▶ Work to be completed
Below are the records; restate all of them word for word.

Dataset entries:
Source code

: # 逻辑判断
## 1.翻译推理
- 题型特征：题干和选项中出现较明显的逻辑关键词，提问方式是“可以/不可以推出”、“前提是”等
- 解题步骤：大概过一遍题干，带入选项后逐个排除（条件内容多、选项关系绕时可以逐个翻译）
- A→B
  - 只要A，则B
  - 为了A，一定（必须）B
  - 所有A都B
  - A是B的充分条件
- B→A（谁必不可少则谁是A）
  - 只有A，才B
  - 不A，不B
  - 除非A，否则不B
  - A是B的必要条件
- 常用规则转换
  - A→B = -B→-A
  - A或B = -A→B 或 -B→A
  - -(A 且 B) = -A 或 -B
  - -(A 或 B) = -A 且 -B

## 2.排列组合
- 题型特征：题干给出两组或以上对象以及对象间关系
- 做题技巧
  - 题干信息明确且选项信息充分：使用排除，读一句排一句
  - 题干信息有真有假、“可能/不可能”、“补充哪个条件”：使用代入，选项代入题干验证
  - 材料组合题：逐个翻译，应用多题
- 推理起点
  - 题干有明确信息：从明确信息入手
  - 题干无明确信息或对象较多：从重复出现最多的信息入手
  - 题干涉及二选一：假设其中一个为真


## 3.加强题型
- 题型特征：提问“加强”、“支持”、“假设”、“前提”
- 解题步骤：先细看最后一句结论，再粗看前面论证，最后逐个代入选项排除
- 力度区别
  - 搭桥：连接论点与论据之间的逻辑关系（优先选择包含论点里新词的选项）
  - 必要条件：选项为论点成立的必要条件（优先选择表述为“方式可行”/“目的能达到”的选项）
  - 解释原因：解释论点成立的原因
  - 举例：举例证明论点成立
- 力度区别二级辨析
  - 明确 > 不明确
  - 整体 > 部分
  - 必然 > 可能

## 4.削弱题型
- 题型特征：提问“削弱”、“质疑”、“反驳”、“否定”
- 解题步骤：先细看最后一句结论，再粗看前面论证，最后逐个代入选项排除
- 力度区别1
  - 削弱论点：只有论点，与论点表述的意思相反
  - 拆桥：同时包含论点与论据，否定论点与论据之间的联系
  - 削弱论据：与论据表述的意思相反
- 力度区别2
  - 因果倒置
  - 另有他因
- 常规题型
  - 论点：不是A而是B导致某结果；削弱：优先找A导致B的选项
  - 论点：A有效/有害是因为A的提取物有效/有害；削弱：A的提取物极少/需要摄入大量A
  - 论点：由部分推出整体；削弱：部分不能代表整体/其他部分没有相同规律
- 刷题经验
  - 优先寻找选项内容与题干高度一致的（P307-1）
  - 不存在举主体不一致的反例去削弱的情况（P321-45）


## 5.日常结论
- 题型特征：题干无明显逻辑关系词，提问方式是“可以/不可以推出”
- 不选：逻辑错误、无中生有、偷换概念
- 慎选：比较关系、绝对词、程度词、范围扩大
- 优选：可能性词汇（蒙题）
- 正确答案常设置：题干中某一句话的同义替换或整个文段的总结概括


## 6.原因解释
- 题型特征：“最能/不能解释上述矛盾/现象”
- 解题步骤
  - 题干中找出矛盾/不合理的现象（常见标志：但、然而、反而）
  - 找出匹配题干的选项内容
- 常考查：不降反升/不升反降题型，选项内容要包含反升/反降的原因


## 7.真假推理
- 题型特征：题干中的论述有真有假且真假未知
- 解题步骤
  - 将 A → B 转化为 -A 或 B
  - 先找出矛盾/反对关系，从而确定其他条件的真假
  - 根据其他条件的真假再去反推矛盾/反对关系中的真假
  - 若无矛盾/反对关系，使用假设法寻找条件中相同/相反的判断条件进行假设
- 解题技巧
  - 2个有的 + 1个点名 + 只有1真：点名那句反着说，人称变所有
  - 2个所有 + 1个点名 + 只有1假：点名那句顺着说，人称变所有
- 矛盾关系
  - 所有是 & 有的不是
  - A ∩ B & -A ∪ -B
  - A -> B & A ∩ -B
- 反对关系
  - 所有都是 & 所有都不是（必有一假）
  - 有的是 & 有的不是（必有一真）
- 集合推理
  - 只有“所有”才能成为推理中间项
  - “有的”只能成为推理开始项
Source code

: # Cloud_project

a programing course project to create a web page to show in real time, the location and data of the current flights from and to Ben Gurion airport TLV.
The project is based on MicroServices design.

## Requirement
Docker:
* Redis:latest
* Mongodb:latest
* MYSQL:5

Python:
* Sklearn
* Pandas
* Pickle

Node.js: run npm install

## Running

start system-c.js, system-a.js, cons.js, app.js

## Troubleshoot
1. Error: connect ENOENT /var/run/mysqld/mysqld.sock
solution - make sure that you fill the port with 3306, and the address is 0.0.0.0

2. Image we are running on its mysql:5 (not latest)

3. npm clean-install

▶ Output for this exercise
Source code

: # 逻辑判断
## 1.翻译推理
- 题型特征：题干和选项中出现较明显的逻辑关键词，提问方式是“可以/不可以推出”、“前提是”等
- 解题步骤：大概过一遍题干，带入选项后逐个排除（条件内容多、选项关系绕时可以逐个翻译）
- A→B
  - 只要A，则B
  - 为了A，一定（必须）B
  - 所有A都B
  - A是B的充分条件
- B→A（谁必不可少则谁是A）
  - 只有A，才B
  - 不A，不B
  - 除非A，否则不B
  - A是B的必要条件
- 常用规则转换
  - A→B = -B→-A
  - A或B = -A→B 或 -B→A
  - -(A 且 B) = -A 或 -B
  - -(A 或 B) = -A 且 -B

## 2.排列组合
- 题型特征：题干给出两组或以上对象以及对象间关系
- 做题技巧
  - 题干信息明确且选项信息充分：使用排除，读一句排一句
  - 题干信息有真有假、“可能/不可能”、“补充哪个条件”：使用代入，选项代入题干验证
  - 材料组合题：逐个翻译，应用多题
- 推理起点
  - 题干有明确信息：从明确信息入手
  - 题干无明确信息或对象较多：从重复出现最多的信息入手
  - 题干涉及二选一：假设其中一个为真


## 3.加强题型
- 题型特征：提问“加强”、“支持”、“假设”、“前提”
- 解题步骤：先细看最后一句结论，再粗看前面论证，最后逐个代入选项排除
- 力度区别
  - 搭桥：连接论点与论据之间的逻辑关系（优先选择包含论点里新词的选项）
  - 必要条件：选项为论点成立的必要条件（优先选择表述为“方式可行”/“目的能达到”的选项）
  - 解释原因：解释论点成立的原因
  - 举例：举例证明论点成立
- 力度区别二级辨析
  - 明确 > 不明确
  - 整体 > 部分
  - 必然 > 可能

## 4.削弱题型
- 题型特征：提问“削弱”、“质疑”、“反驳”、“否定”
- 解题步骤：先细看最后一句结论，再粗看前面论证，最后逐个代入选项排除
- 力度区别1
  - 削弱论点：只有论点，与论点表述的意思相反
  - 拆桥：同时包含论点与论据，否定论点与论据之间的联系
  - 削弱论据：与论据表述的意思相反
- 力度区别2
  - 因果倒置
  - 另有他因
- 常规题型
  - 论点：不是A而是B导致某结果；削弱：优先找A导致B的选项
  - 论点：A有效/有害是因为A的提取物有效/有害；削弱：A的提取物极少/需要摄入大量A
  - 论点：由部分推出整体；削弱：部分不能代表整体/其他部分没有相同规律
- 刷题经验
  - 优先寻找选项内容与题干高度一致的（P307-1）
  - 不存在举主体不一致的反例去削弱的情况（P321-45）


## 5.日常结论
- 题型特征：题干无明显逻辑关系词，提问方式是“可以/不可以推出”
- 不选：逻辑错误、无中生有、偷换概念
- 慎选：比较关系、绝对词、程度词、范围扩大
- 优选：可能性词汇（蒙题）
- 正确答案常设置：题干中某一句话的同义替换或整个文段的总结概括


## 6.原因解释
- 题型特征：“最能/不能解释上述矛盾/现象”
- 解题步骤
  - 题干中找出矛盾/不合理的现象（常见标志：但、然而、反而）
  - 找出匹配题干的选项内容
- 常考查：不降反升/不升反降题型，选项内容要包含反升/反降的原因


## 7.真假推理
- 题型特征：题干中的论述有真有假且真假未知
- 解题步骤
  - 将 A → B 转化为 -A 或 B
  - 先找出矛盾/反对关系，从而确定其他条件的真假
  - 根据其他条件的真假再去反推矛盾/反对关系中的真假
  - 若无矛盾/反对关系，使用假设法寻找条件中相同/相反的判断条件进行假设
- 解题技巧
  - 2个有的 + 1个点名 + 只有1真：点名那句反着说，人称变所有
  - 2个所有 + 1个点名 + 只有1假：点名那句顺着说，人称变所有
- 矛盾关系
  - 所有是 & 有的不是
  - A ∩ B & -A ∪ -B
  - A -> B & A ∩ -B
- 反对关系
  - 所有都是 & 所有都不是（必有一假）
  - 有的是 & 有的不是（必有一真）
- 集合推理
  - 只有“所有”才能成为推理中间项
  - “有的”只能成为推理开始项
Source code

: # Cloud_project

a programing course project to create a web page to show in real time, the location and data of the current flights from and to Ben Gurion airport TLV.
The project is based on MicroServices design.

## Requirement
Docker:
* Redis:latest
* Mongodb:latest
* MYSQL:5

Python:
* Sklearn
* Pandas
* Pickle

Node.js: run npm install

## Running

start system-c.js, system-a.js, cons.js, app.js

## Troubleshoot
1. Error: connect ENOENT /var/run/mysqld/mysqld.sock
solution - make sure that you fill the port with 3306, and the address is 0.0.0.0

2. Image we are running on its mysql:5 (not latest)

3. npm clean-install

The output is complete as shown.